STMS通过一个FIFO buffer来记录global stream的address correlation。比如一个访问序列A,B,C,D,E，这些被记录到FIFO buffer。接下来如果遇到一个A的访问，则STMS认为接下来可能会访问B

a. Structure

• History Table: a circular FIFO buffer记录访问的addr
  • 每次cache miss发生，会将miss数据放到FIFO buffer的末尾
• Index Table: set-associative structure, stores a pointer for every observed miss addr to its last occurrence in the History Table

b. Process

• Cache miss发生的时候，prefetcher先查找index table, 找到miss addr，获取对应到history table的指针
• prefetcher找到history table中的位置，然后开始为后续地址发起prefetch请求

c. Comments

• 访问速度慢，metadata traffic很大。History Table和Index Table很大，都是放在memory里面的。
• metadata没有办法cache, 因为他是以FIFO buffer的形式存在的，但是memory访问是随机的
  

1.2. Domino

• HPCA'18 Domino Temporal Data Prefetcher

STMS通过一个地址来匹配GHB，这样的准确率是不够的。
Domino优化了STMS。Domino可以使用一个或两个地址匹配GHB。

如下图所示，上方A,B,C,X是一个global access stream，下方是三个GHB-based prefetcher的index table的结构。

• STMS: 一个miss addr匹配GHB
• Diagram: 连续两个miss addr匹配GHB
• Domino: 二级match。第一级用第一个miss addr，第二级看第二个访问地址，匹配GHB
  

a. Structure

• History Table (HT): a circular FIFO buffer --> in DRAM

• Enhanced Index Table (EIT): set-associative structure, stores a pointer for every observed miss addr to its last occurrence in the History Table --> in DRAM
  

• Other Storage elements next to each core

  • a buffer to record the sequence of triggering events named LogMiss （存放两个miss entry)
  • a buffer to keep the prefetched cache blocks named Prefetch Buffer
  • a buffer that holds the sequence of addresses of an active stream named PointBuf (存放HT的一段stream)
  • a buffer named FetchBuf (存放EIT的row)

b. Process

触发prefetch的triggering event有

• cache misses
• prefetch hits

b.i. Recording

• Triggering
  • triggering event发生，记录其addr到LogMiss (LogMiss has the capacity of two cache blocks.)
• Updating HT
  • 当LogMiss有数据的时候，Domino会将其append到HT，并且概率性的更新EIT (不是每一次都会更新EIT的)
• Updating EIT
  • N个triggering events(比如8)写到HT之后，对应的EIT row会被取到FetchBuf(如果不存在，则根据LRU policy allocate)。
  • 在EIT super entry中，根据第二个miss addr进行查询，更新指向HT的指针(如果不存在，则在super entry中根据LRU进行替换)
  • 最后更新entry内部的LRU和所有entry的LRU信息。最后写回memory

b.ii. Replaying (replay first, record second)

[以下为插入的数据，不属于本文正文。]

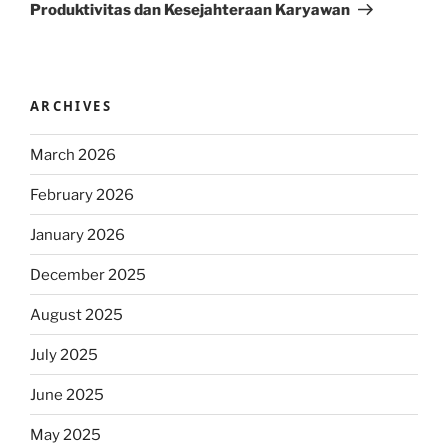
Produktivitas dan Kesejahteraan Karyawan
ARCHIVES
March 2026
February 2026
January 2026
December 2025
August 2025
July 2025
June 2025
May 2025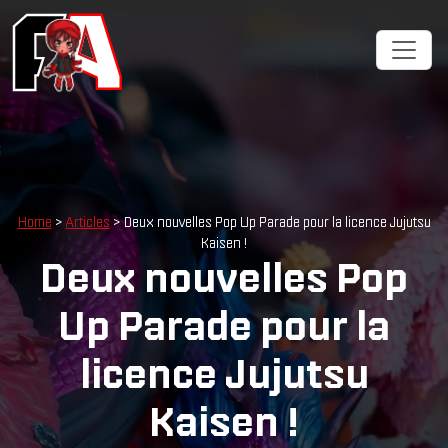
Home
>
Articles
> Deux nouvelles Pop Up Parade pour la licence Jujutsu
Kaisen !
Deux nouvelles Pop
Up Parade pour la
licence Jujutsu
Kaisen !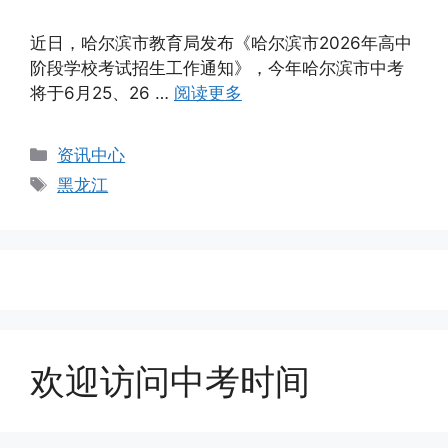
近日，哈尔滨市教育局发布《哈尔滨市2026年高中
阶段学校考试招生工作通知》，今年哈尔滨市中考
将于6月25、26 …
阅读更多
分
资讯中心
类
标
黑龙江
签
欢迎访问中考时间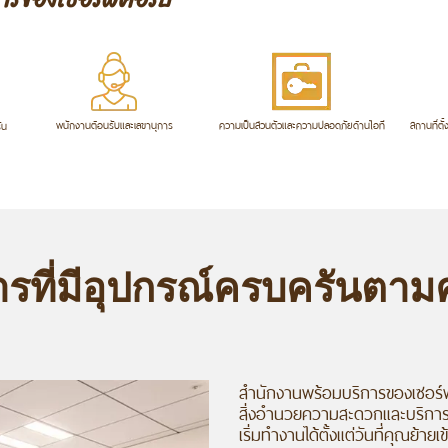
พนักงานต้อนรับและเลขานุการ
ความเป็นส่วนตัวและความปลอดภัยด้านไอที
สถานที่ตั
ัน
ารที่มีอุปกรณ์ครบครันตา
สำนักงานพร้อมบริการของเซอร์ฟ
สิ่งอำนวยความสะดวกและบริการ
เริ่มทำงานได้ตั้งแต่วันที่คุณย้ายเข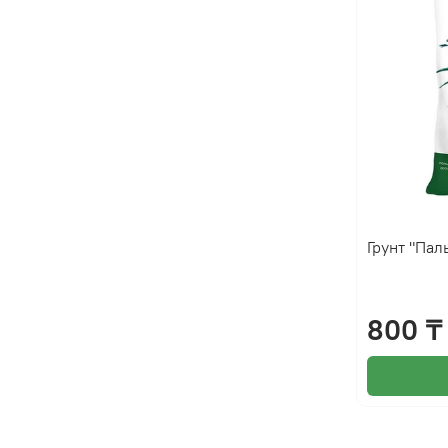
Грунт "Пал
800 ₸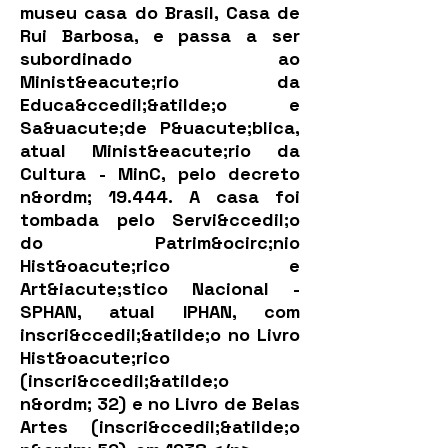
museu casa do Brasil, Casa de
Rui Barbosa, e passa a ser
subordinado ao
Minist&eacute;rio da
Educa&ccedil;&atilde;o e
Sa&uacute;de P&uacute;blica,
atual Minist&eacute;rio da
Cultura - MinC, pelo decreto
n&ordm; 19.444. A casa foi
tombada pelo Servi&ccedil;o
do Patrim&ocirc;nio
Hist&oacute;rico e
Art&iacute;stico Nacional -
SPHAN, atual IPHAN, com
inscri&ccedil;&atilde;o no Livro
Hist&oacute;rico
(inscri&ccedil;&atilde;o
n&ordm; 32) e no Livro de Belas
Artes (inscri&ccedil;&atilde;o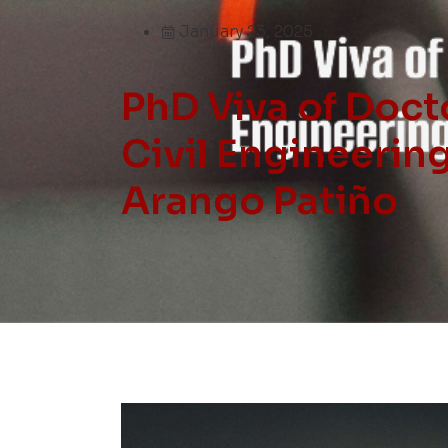
January 23, 2025
PhD Viva of Doct
Civil Engineering
Arango Patiño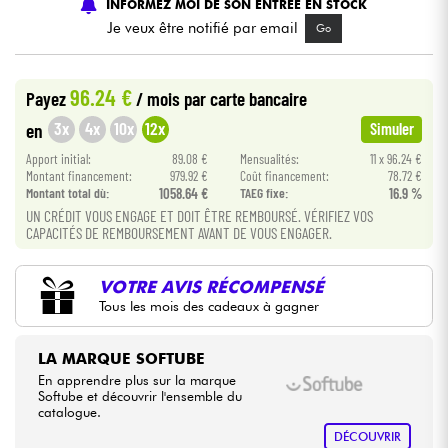
INFORMEZ MOI DE SON ENTREE EN STOCK
Je veux être notifié par email
Go
Câbles & Access.
96.24 €
Payez
/ mois
par carte bancaire
HiFi
3x
4x
10x
12x
en
Simuler
Packs
Apport initial:
89.08 €
Mensualités:
11 x 96.24 €
Montant financement:
979.92 €
Coût financement:
78.72 €
Montant total dù:
1058.64 €
TAEG fixe:
16.9 %
Voir nos marques
UN CRÉDIT VOUS ENGAGE ET DOIT ÊTRE REMBOURSÉ. VÉRIFIEZ VOS
CAPACITÉS DE REMBOURSEMENT AVANT DE VOUS ENGAGER.
VOTRE AVIS RÉCOMPENSÉ
Tous les mois des cadeaux à gagner
LA MARQUE SOFTUBE
En apprendre plus sur la marque
Softube et découvrir l'ensemble du
catalogue.
DÉCOUVRIR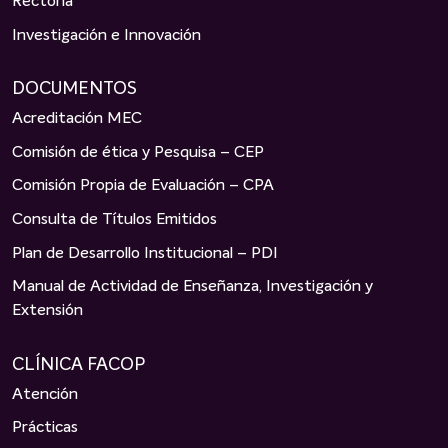
Rectoría
Investigación e Innovación
DOCUMENTOS
Acreditación MEC
Comisión de ética y Pesquisa – CEP
Comisión Propia de Evaluación – CPA
Consulta de Títulos Emitidos
Plan de Desarrollo Institucional – PDI
Manual de Actividad de Enseñanza, Investigación y
Extensión
CLÍNICA FACOP
Atención
Prácticas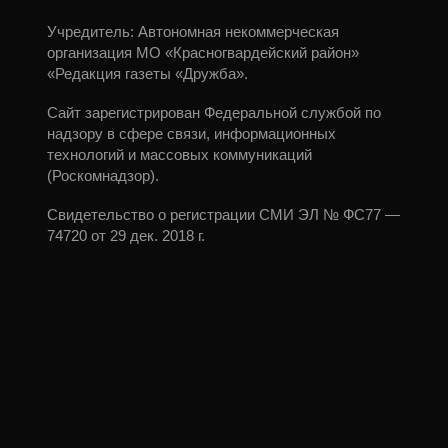
Учредитель: Автономная некоммерческая
организация МО «Красногвардейский район»
«Редакция газеты «Дружба».
Сайт зарегистрирован Федеральной службой по
надзору в сфере связи, информационных
технологий и массовых коммуникаций
(Роскомнадзор).
Свидетельство о регистрации СМИ ЭЛ № ФС77 —
74720 от 29 дек. 2018 г.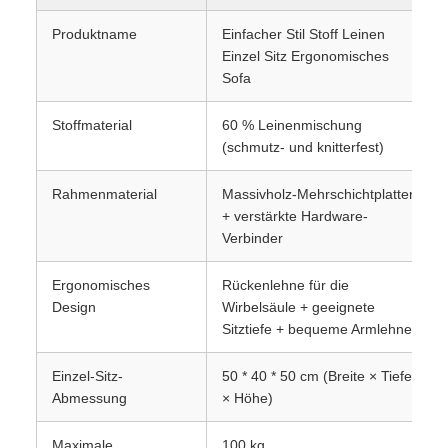
Produktname
Einfacher Stil Stoff Leinen
Einzel Sitz Ergonomisches
Sofa
Stoffmaterial
60 % Leinenmischung
(schmutz- und knitterfest)
Rahmenmaterial
Massivholz-Mehrschichtplatten
+ verstärkte Hardware-
Verbinder
Ergonomisches
Rückenlehne für die
Design
Wirbelsäule + geeignete
Sitztiefe + bequeme Armlehnen
Einzel-Sitz-
50 * 40 * 50 cm (Breite × Tiefe
Abmessung
× Höhe)
Maximale
100 kg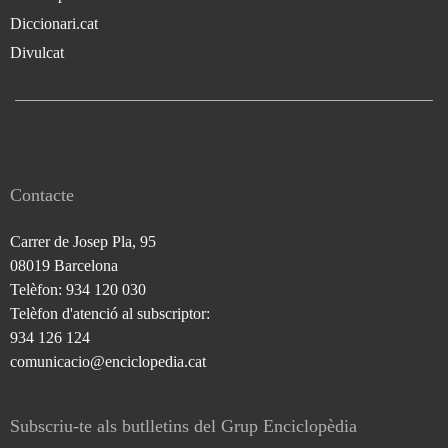
Diccionari.cat
Divulcat
Contacte
Carrer de Josep Pla, 95
08019 Barcelona
Telèfon: 934 120 030
Telèfon d'atenció al subscriptor:
934 126 124
comunicacio@enciclopedia.cat
Subscriu-te als butlletins del Grup Enciclopèdia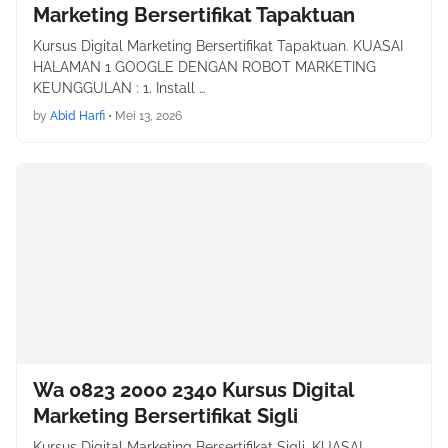
Marketing Bersertifikat Tapaktuan
Kursus Digital Marketing Bersertifikat Tapaktuan. KUASAI
HALAMAN 1 GOOGLE DENGAN ROBOT MARKETING
KEUNGGULAN : 1. Install …
by
Abid Harfi
•
Mei 13, 2026
Wa 0823 2000 2340 Kursus Digital
Marketing Bersertifikat Sigli
Kursus Digital Marketing Bersertifikat Sigli. KUASAI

PointBuf存放了Domino要prefetch的address stream(从HT获取)。
如果遇到了triggering event prefetch hit, Domino会继续prefetch PointBuf中的addr
如果遇到了triggering event cache miss, Domino认为PointBuf中的序列需要更新，就会find a new stream。

Find a New Stream:

• Domino用当前triggering evetn的addr去获取EIT row。如果获取到了EIT row, 就会根据其super entry中的most recent entry去发起prefetch请求。如果没有匹配的，就什么都不做
• 下一个triggering event来时，Domino查询super entry里是否匹配第二个addr。
  • 如果没有match，Domino会放弃这个stream，并且将当前的triggering event作为首个addr再去EIT中寻找匹配的EIT row。
  • 如果match, Domino根据EIT提供的指针去HT中获取addr stream读到PointBuf中。然后开始发起prefetch请求

2. Irregular Stream Buffer

2.1. Simple ISB

• MICRO'13 Linearizing Irregular Memory Accesses for Improved Correlated Prefetching
• slides
• Gem5 ISB codes
• ISB Code

STMS和Domino使用的都是global access stream。而ISB这篇文章认为用PC-localized stream(每一条load指令的miss stream)更好。

但是基于GHB的prefetcher是很难实现pc-localization的。如下图所示，用PC去index stream, pc-localized stream内部通过linked list来串联。

而ISB很好的结合了Address correlation和PC-localization。并且支持metadata的prefetch。
ISB将correlated physical addr映射到一个新的地址空间：structural address space。Temporal stream在structural address space中地址分配的地址是连续的，能够通过Next line prefetcher进行Prefetch

a. Components

a.i. Training Unit: Segregates global stream by PC and assigns structural addresses

Input

• load PC
• load address

这个模块维护PC-localized stream中每个PC最后访问的地址 last observed addr。
当一个Input来的时候，通过Input PC匹配stream, 然后为Input Addr分配一个在last observed addr后的structural address。然后更新last observed addr为当前Input Addr。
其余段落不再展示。